Lo spunto iniziale si spiega rapidamente: le dinamiche interne a una classe (vera) di stranieri impegnati a studiare l'italiano e con il loro maestro (finto), unico attore professionista sul set. Le lezioni, gli scherzi, i rapporti personali, i problemi di ognuno: inevitabile pensare a “Diario di un maestro”, capolavoro di Vittorio De Seta che più di un aspetto ha in comune con quest'opera di Gaglianone, ma in questo caso la realtà ha fatto capolino nel corso delle riprese alterandone il destino.

Mastandrea è perfetto, la retorica al minimo (dire che non ci sia per nulla sarebbe eccessivo, ma affrontando un tema così è impossibile fare meglio), tante risate nella prima parte grazie alla spontaneità degli studenti e alla straordinaria capacità dell'unico attore del set di improvvisare e mettere a proprio agio i suoi colleghi.
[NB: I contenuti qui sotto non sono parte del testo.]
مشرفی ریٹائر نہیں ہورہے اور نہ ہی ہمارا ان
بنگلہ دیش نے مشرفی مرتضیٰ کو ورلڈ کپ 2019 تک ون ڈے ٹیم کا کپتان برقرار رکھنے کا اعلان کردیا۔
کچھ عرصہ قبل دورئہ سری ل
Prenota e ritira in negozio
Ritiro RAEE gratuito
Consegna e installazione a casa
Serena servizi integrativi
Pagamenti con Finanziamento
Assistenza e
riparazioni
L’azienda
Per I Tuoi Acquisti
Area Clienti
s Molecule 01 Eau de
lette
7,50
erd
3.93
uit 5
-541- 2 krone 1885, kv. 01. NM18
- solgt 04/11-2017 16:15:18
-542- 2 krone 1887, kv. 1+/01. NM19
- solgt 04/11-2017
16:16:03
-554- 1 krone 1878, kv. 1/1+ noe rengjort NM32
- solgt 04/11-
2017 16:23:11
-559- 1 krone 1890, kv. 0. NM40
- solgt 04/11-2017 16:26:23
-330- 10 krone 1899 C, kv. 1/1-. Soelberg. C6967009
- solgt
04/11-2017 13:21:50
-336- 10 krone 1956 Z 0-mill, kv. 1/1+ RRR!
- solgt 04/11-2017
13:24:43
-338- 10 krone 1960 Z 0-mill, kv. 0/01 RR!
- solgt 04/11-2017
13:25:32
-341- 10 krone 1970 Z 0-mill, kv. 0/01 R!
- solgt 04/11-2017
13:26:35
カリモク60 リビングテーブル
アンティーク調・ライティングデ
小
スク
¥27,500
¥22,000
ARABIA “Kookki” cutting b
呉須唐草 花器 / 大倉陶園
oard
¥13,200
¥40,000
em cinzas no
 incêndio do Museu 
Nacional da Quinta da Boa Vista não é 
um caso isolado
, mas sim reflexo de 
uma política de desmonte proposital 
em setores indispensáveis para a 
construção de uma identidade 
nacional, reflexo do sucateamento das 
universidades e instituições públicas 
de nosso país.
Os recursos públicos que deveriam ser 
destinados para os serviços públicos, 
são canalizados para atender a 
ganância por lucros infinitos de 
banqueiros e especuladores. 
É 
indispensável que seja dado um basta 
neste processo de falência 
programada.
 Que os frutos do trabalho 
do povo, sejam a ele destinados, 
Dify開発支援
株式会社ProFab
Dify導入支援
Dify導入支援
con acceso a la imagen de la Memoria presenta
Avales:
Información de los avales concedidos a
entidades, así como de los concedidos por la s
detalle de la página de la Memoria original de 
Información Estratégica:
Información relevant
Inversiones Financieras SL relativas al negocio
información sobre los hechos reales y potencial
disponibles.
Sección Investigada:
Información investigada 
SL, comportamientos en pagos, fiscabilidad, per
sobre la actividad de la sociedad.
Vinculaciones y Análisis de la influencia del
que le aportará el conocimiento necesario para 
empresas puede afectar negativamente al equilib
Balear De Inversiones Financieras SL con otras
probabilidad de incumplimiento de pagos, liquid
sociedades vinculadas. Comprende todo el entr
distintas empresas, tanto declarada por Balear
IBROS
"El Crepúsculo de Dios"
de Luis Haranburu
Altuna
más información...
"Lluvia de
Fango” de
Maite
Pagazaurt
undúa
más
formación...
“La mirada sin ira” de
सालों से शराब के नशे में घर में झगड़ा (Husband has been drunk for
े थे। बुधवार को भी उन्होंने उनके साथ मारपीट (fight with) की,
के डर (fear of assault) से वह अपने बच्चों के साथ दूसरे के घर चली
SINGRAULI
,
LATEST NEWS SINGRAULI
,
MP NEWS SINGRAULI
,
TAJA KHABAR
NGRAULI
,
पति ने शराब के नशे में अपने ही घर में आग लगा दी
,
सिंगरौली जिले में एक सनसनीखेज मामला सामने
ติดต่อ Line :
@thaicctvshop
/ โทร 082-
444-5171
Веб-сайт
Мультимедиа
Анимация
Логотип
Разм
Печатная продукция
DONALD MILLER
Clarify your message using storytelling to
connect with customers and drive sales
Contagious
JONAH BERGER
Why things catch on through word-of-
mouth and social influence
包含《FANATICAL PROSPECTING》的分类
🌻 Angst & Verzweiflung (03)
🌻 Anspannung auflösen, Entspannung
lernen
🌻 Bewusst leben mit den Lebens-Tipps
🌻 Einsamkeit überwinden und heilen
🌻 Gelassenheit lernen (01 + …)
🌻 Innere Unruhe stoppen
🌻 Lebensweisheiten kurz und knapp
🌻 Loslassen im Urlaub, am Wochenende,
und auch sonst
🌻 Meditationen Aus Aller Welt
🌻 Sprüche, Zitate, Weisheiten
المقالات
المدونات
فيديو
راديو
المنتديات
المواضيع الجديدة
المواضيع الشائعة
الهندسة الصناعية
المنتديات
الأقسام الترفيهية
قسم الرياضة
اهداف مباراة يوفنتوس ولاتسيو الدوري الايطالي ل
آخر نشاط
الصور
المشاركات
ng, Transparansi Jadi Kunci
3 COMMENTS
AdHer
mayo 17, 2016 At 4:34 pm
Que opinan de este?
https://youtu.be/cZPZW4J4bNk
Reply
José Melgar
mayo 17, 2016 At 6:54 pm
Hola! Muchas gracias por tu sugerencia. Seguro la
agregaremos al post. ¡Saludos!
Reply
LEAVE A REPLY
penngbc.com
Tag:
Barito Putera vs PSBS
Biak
“La mia classe” ha una svolta netta nella seconda metà, così come ha avuto una svolta la lavorazione, e cambia senza tradire però la sua natura: un film su una troupe impegnata a girare un film, anche questo si è già visto (“Effetto notte”?), ma più che il citazionismo quello che conta questa volta è la sincerità di un racconto a cui si crede dal primo secondo, anche quando ce ne viene mostrata la finzione.

La bravura di Gaglianone nel ritrarre gli ultimi, gli ambienti difficili, si coniuga perfettamente con un “pacchetto” confezionato con professionalità e talento (viene da pensare al montaggio di Enrico Giovannone, e più ancora alla fotografia di Gherardo Gossi) per un film – o in qualunque modo lo si voglia definire – che non passerà inosservato.